In recent years, technological advances designed to help businesses have made significant progress. Slowly, computer systems and AI have been replacing the need for manual completion of error-prone tasks which dominated HR teams already stretched time for decades. Those businesses which dared to jump first into the world of tech-meets-businesses reaped the rewards, as they witnessed just how big an impact this kind of innovation could have on a company’s success.

Despite the overwhelming number of businesses now operating using internal computer-based systems, many are still understandably reluctant to make the change. It can be daunting for a business to consider switching from a system which they are accustomed to, and has run smoothly (enough) for years. But, whilst there may be an initial transitional period as your company adjusts to your new business system, for those who don’t make the switch, the risks are far higher.

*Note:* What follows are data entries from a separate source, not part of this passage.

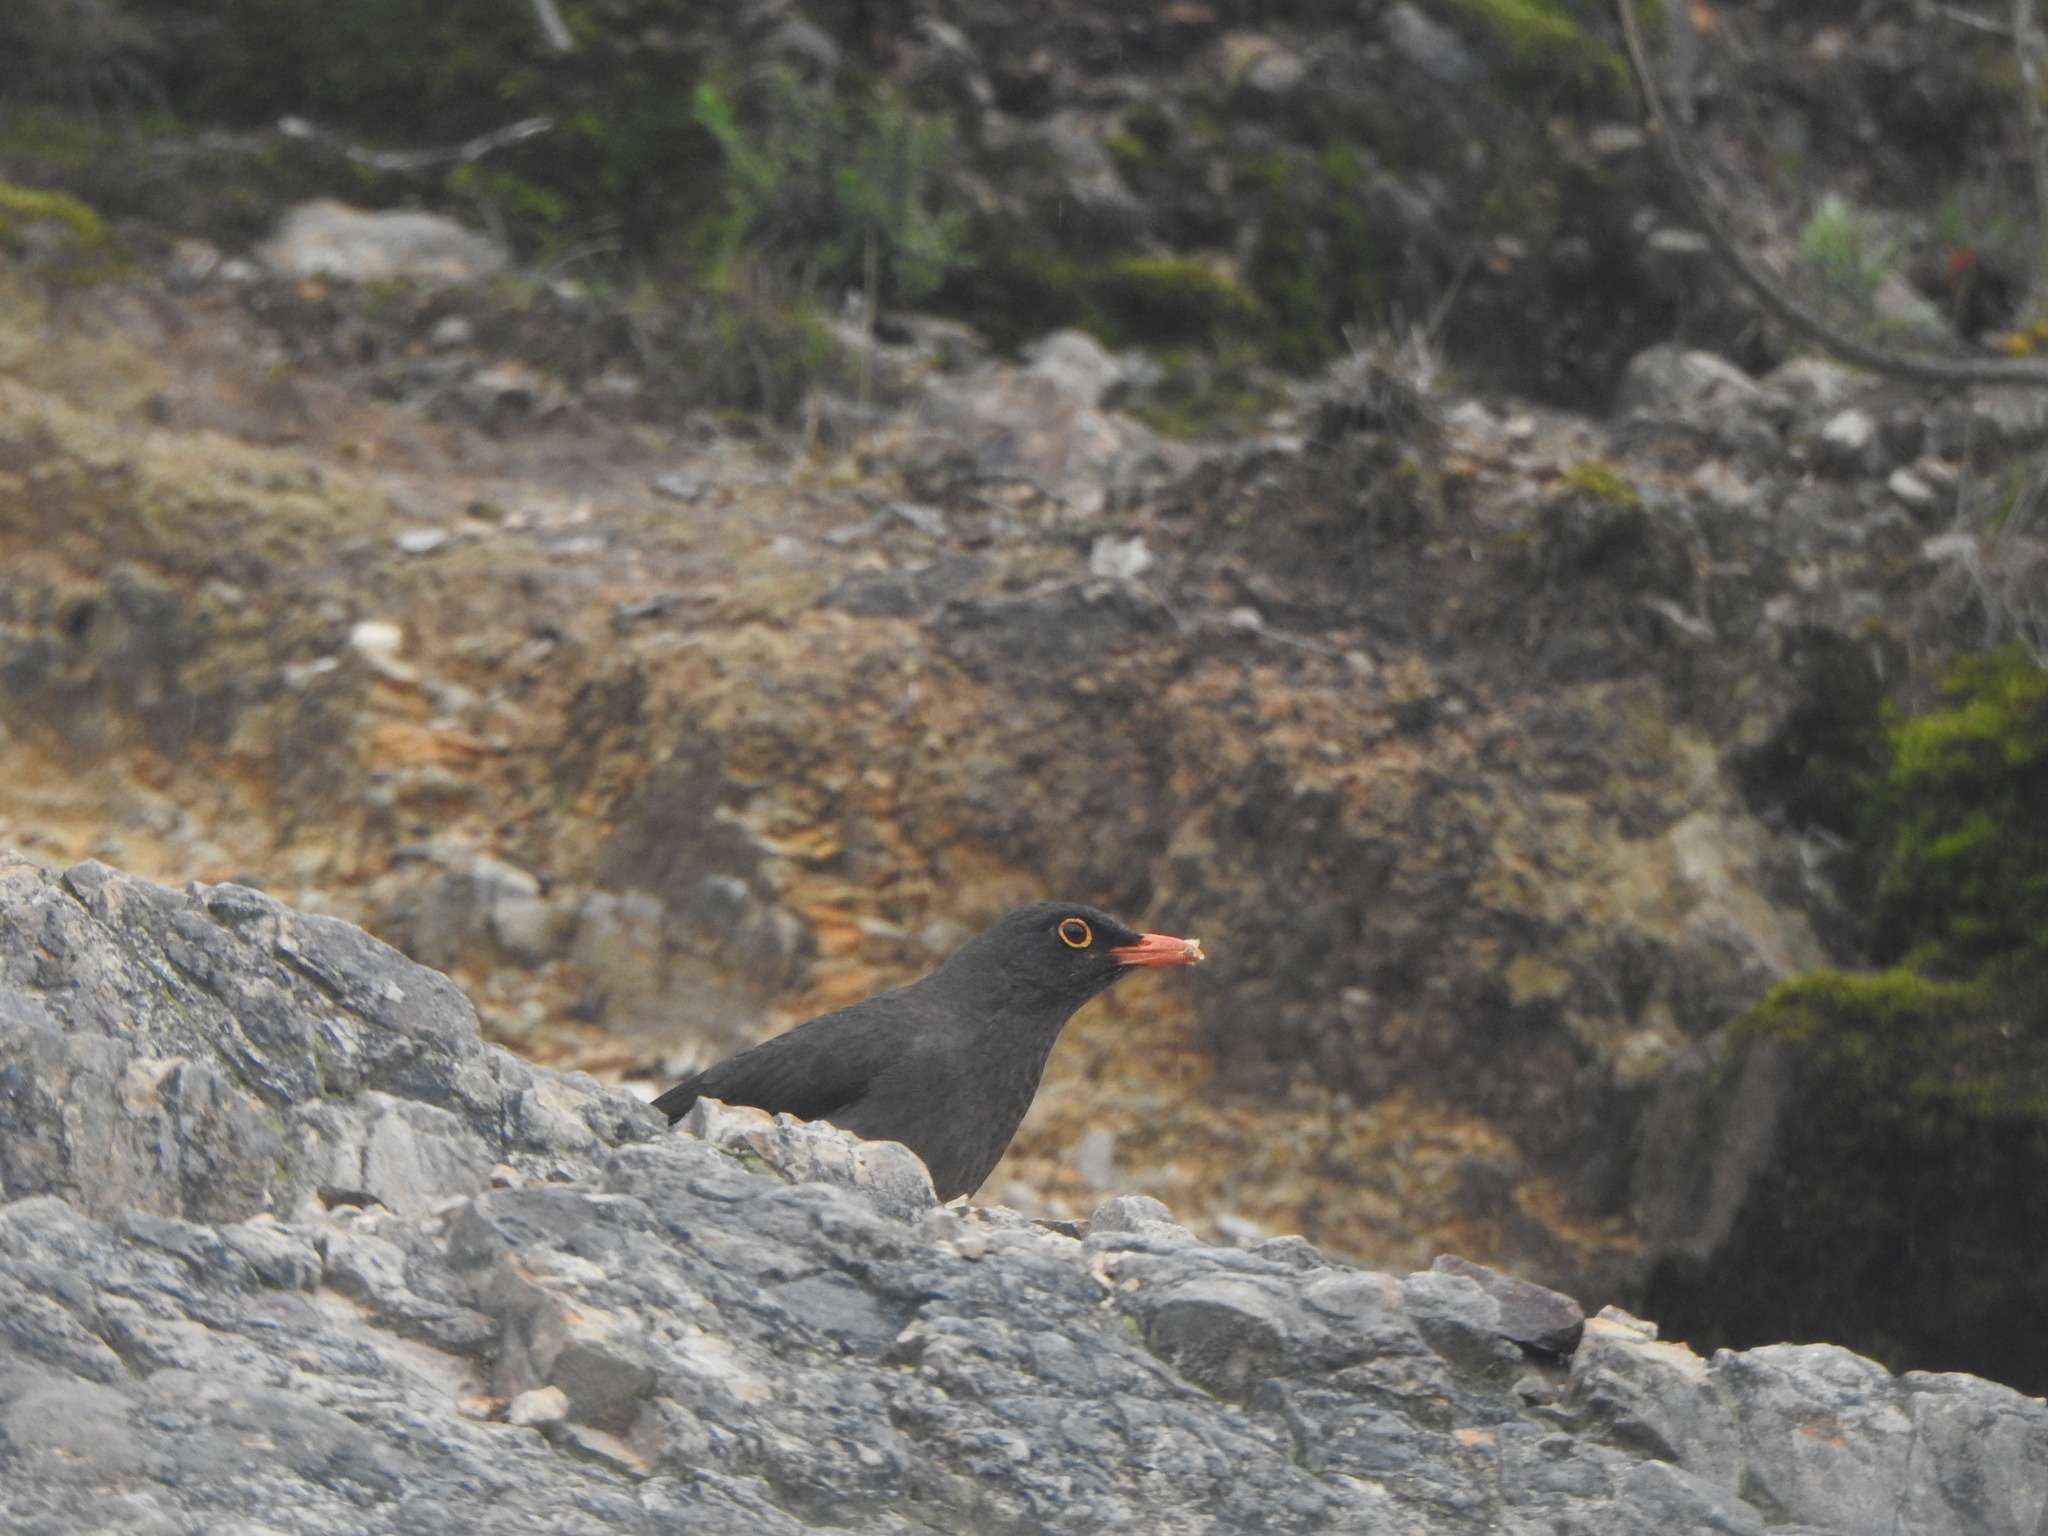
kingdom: Animalia
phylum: Chordata
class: Aves
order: Passeriformes
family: Turdidae
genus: Turdus
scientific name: Turdus fuscater
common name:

One of the most important software innovations for any business is something known as ERP. Enterprise Resource Planning is undoubtedly one of the most useful tools available to businesses and their owners today. Aside from providing a number of features specifically designed to optimize the efficiency of your business strategy, this type of software is also a cost-effective investment that will serve you for years to come.

For those of you still in doubt here is a list of just some of the benefits which introducing ERP software to your business can provide.

Faster and easier communication.

Communication is key to the success of any business which is why ERP systems prioritize offering an online workplace platform to enable ease of communication between employees.

Frees up time to prioritize time-consuming tasks.

By taking the reins of repetitive tasks that can be easily completed by computer systems, ERP allows more time for your employees to concentrate on complicated tasks.

Clarifies company goals.

Increased visibility for ongoing targets, projects and long-term company goals helps employees to stay on track and progress efficiently.

Tracks progress.

To accompany the clearly displayed company goals, ERP also provides highly formatted reports helps to monitor progress towards specific targets.

Allows problems to be resolved more promptly and efficiently.

Graphic dashboards provide easily digestible visualization of data which allow any anomalies and warning signs to be identified, enabling you to react in a timely manner.

Personalized to the needs of your business.

ERP software can be specifically adapted for each business to ensure that it perfectly meets the needs of your team.

The evidence is clear, ERP software has the potential to revolutionize your business. And with more and more companies making the switch every day, those who don’t adopt an ERP system soon, risk falling behind their competitors.